This rapid escalation of industrial action made re-launching strikingly different versions of their two flagship weekly comics - The Mighty World of Marvel and Super Spider-Man (whose final issue is shown below) - absolutely the worst time to be doing a re-branding, but it was too late and plans were too far advanced to change anything by then.
|Super Spider-Man #310 - the final glossy covered issue|
|Marvel Comic #330|
The covers of the comics reflected this period of turmoil, as shown here. After the first 'new-look' issues of both the renamed Marvel Comic (#330, cover dated: 2nd January 1979) and Spider-Man Comic (#311), from their second editions various combinations of issue numbers and/or cover dates began disappearing from the front covers during this period. Fortunately, the London Bullpen realised that there was nothing to stop them adding an issue number above the copyright notice along with the new editorial credits, so there is no difficulty in identifying the correct sequence of these affect issues.
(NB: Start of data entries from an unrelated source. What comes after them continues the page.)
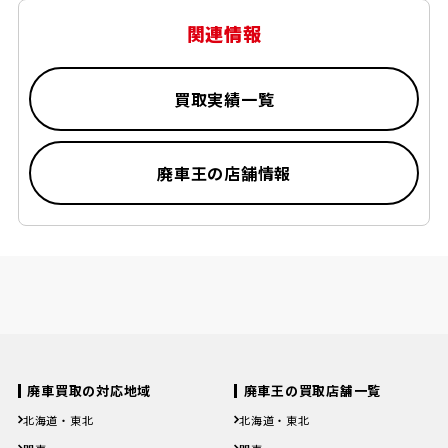
関連情報
買取実績一覧
廃車王の店舗情報
廃車買取の対応地域
廃車王の買取店舗一覧
北海道・東北
北海道・東北
北海道
青森県
岩手県
宮城県
秋田県
北海道
青森県
岩手県
宮城県
秋田県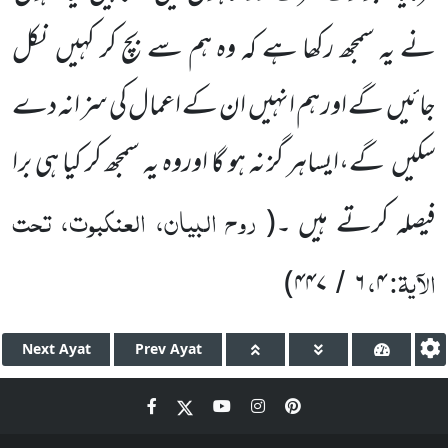
نے یہ سمجھ رکھا ہے کہ وہ ہم سے بچ کر کہیں نکل
جائیں گے اور ہم انہیں ان کے اعمال کی سز انہ دے
سکیں گے،ایساہر گز نہ ہو گا اوروہ یہ سمجھ کر کیا ہی برا
روح البیان، العنکبوت، تحت
فیصلہ کرتے ہیں ۔(
الآیۃ:
،
)
۴۴۷
۶
۴
/
Next
Ayat
Prev
Ayat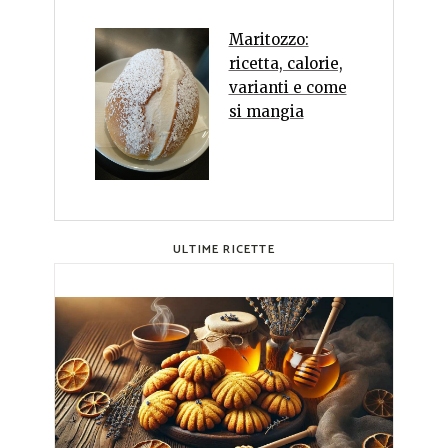
Maritozzo:
ricetta, calorie,
varianti e come
si mangia
ULTIME RICETTE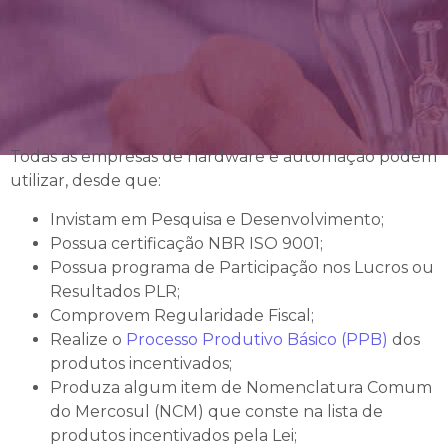
Todas as empresas de hardware e automação podem
utilizar, desde que:
Invistam em Pesquisa e Desenvolvimento;
Possua certificação NBR ISO 9001;
Possua programa de Participação nos Lucros ou
Resultados PLR;
Comprovem Regularidade Fiscal;
Realize o
Processo Produtivo Básico (PPB)
dos
produtos incentivados;
Produza algum item de Nomenclatura Comum
do Mercosul (NCM) que conste na lista de
produtos incentivados pela Lei;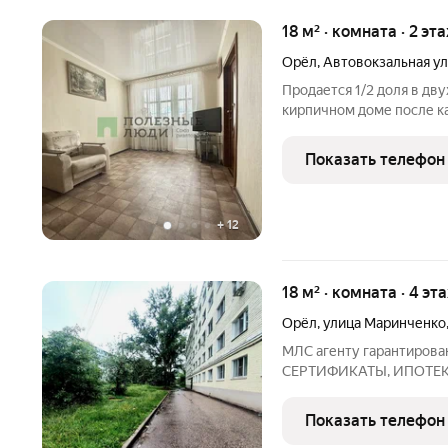
18 м² · комната · 2 эт
Орёл
,
Автовокзальная у
Продается 1/2 доля в дв
кирпичном доме после к
комплексное обновлени
помещения, фасад, кров
Показать телефон
водоотведения, электро
+
12
18 м² · комната · 4 эт
Орёл
,
улица Маринченко
МЛС агенту гарантиров
СЕРТИФИКАТЫ, ИПОТЕ
В продаже 2 аналогичные 
за каждую. В центре Се
Показать телефон
комнату 18 и 19 кв.м. В э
|Spider-Man Comic #312 (undated)|
In the end publication of both comics, and the similarly afflicted Star Wars Weekly was halted for several weeks, with a five-week date skip between Spider-Man Comic #312 (31st January 1979) and #313 (7th March 1979), for instance, and a four-week jump between Star Wars Weekly #54 (14th February 1979) and #55 (14th March 1979).
This break in publication was never referred to in print and in the confusion was never apparent at the time. It's only when you take a look back across all three weeklies from this period that this time jump is revealed.
Fortunately, the strikes ended, and with a considerable sum of money already invested in their first new title that March, this time the debut of Hulk Comic would suffer no such disruptions.